Анюта сочла нужным подняться, уйти. Предварительно заметила нам, чтобы не шибко гремели посудой, на что Борис приложил руку к сердцу. Выучился. Впрочем, не в пример нам, он и тогда кое-что смыслил.

— Я не подбираю выражений, ты извини. Но ведь что получается: передовой пост, источник рабочих кадров, ты собираешься уступить черт те кому, — понизил он голос, когда мы остались одни. — Это ты понимаешь, интеллигентская твоя душа?

— Ладно, староста. Раскомандовался. Поджилки трясутся… Завтра мы все пойдем на соревнования. Захватим Алешку. И мастера.

— Да, что он, Наиль Хабибуллович? Как он?

— Да как. Стареет. Увидишь…

В кухонной раковине плескалась вода.

— Он меня человеком сделал, — Борькино лицо приняло мечтательный вид.

— Одного тебя!

— Вот ты спросил: где говорить выучился… Знаешь, никому не рассказывал… Переболел какой-то болезнью — в детстве. Речь потерял. Хотя и заговорил снова, но трудно давалась мне устная речь. Понимаю, а выразиться не могу. Отец как пришел с фронта, работал со мной вместе, ходил за грибами, за ягодами. Заметил: труд благотворно влияет. Говорю лучше, нахожу слово быстрей. Думал, думал. И надумал отдать меня в железнодорожное училище. И он, и я потом поняли, что не ошиблись. Вот и все. Сейчас сам видишь, следов не осталось. Ну, роль труда, знаешь ведь, читал у Энгельса, в процессе превращения обезьяны в человека… Интересовался я поздней и учением Павлова. О второй сигнальной системе, ну, да и это ты знать должен. Все правильно. По-научному все верно. Квалифицированный труд человеку нужен хотя бы для его собственного развития. Ну, возьми восторг человека перед свершенным делом. Это его духовное пробуждение, взрыв дремлющих сил. Немой заговорил стихами! А процесс творческой фантазии — может быть, это есть высочайшее счастье человека, которое мы все разыскиваем и, как правило, не там разыскиваем. Нет, теперь если мне предложат вторую жизнь, я снова пойду в училище, где учат держать в руках молоток и зубило, где учат доводить размеры по микрометру. Снова буду рабочим. Так-то вот, Юрий Иванович…

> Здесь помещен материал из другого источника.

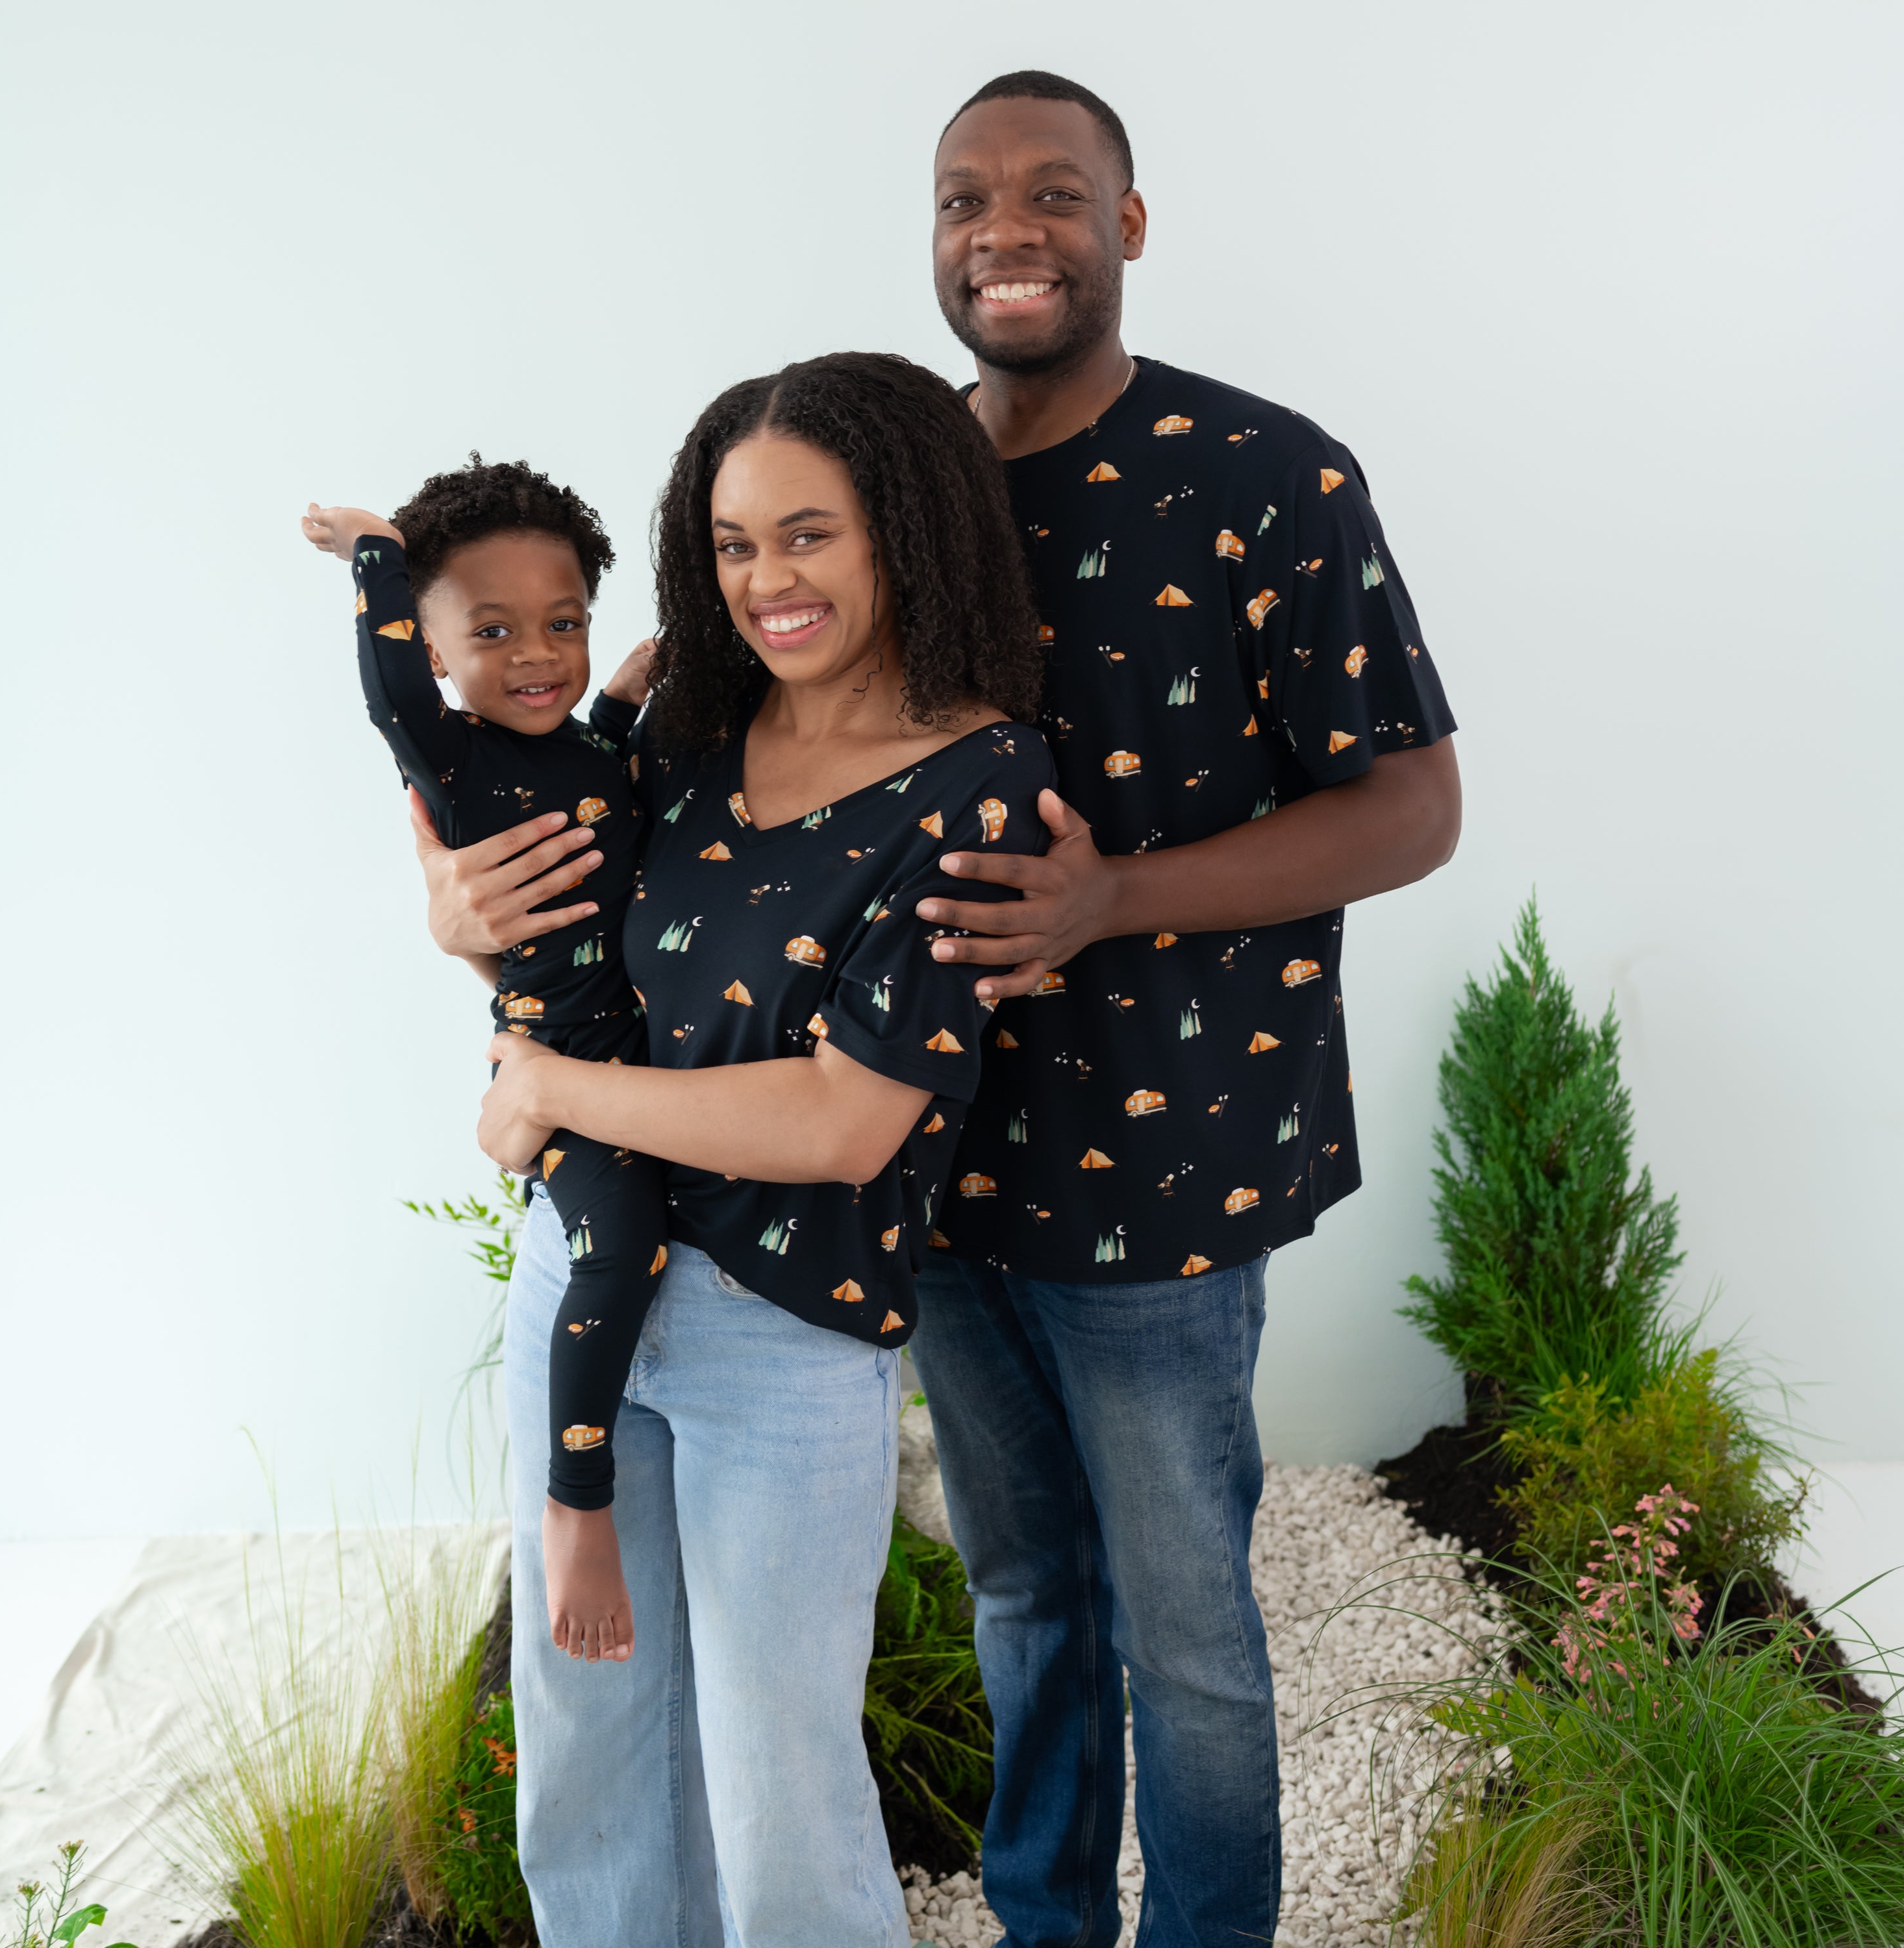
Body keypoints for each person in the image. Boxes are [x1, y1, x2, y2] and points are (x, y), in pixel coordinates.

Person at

— Если мне будет подарена вторая жизнь, я тоже пойду в жеуху.

— Вот там и встретимся снова! — воскликнул Борис Попов и захохотал.

— Занесло тебя, друг мой, черт-те куда. Нет-нет да увиделись бы. Хоть поругаться. Знаешь, как говорил поэт: знакомых тьма, а друга нет.

— У тебя что, друзей нету?

— Поэт говорил о друге, не о друзьях. Есть разница?.. Кстати, вызовем твою Ольгу. А то сам прикатил, ее бросил!..

— Без тебя не знаю. Дал уже вызов.

Грубиян. Дал уже. Хотя бы и дал. Какой был, таким и остался. Впрочем, не такой ли и я? Встретился с товарищем по жеухе, сделался таким же, прежним огольцом. Пусть на минуту, а все же вернулся в прошлое. Но отчего так хочется в прошлое? Хоть ненадолго, хоть глоток того, прежнего горького счастья и — снова, снова вперед, в будущее…

— Дал, говоришь? Поклянись!

— Тише ты! Аня спит, а ты кричишь. За нас с тобой наработалась. За двух олухов.

Мы прибирали оставшуюся посуду. После душа он сделал, по старой привычке, массаж. Поговорили. Глубокой ночью, когда не стало видно огней на улице, я оставил его одного.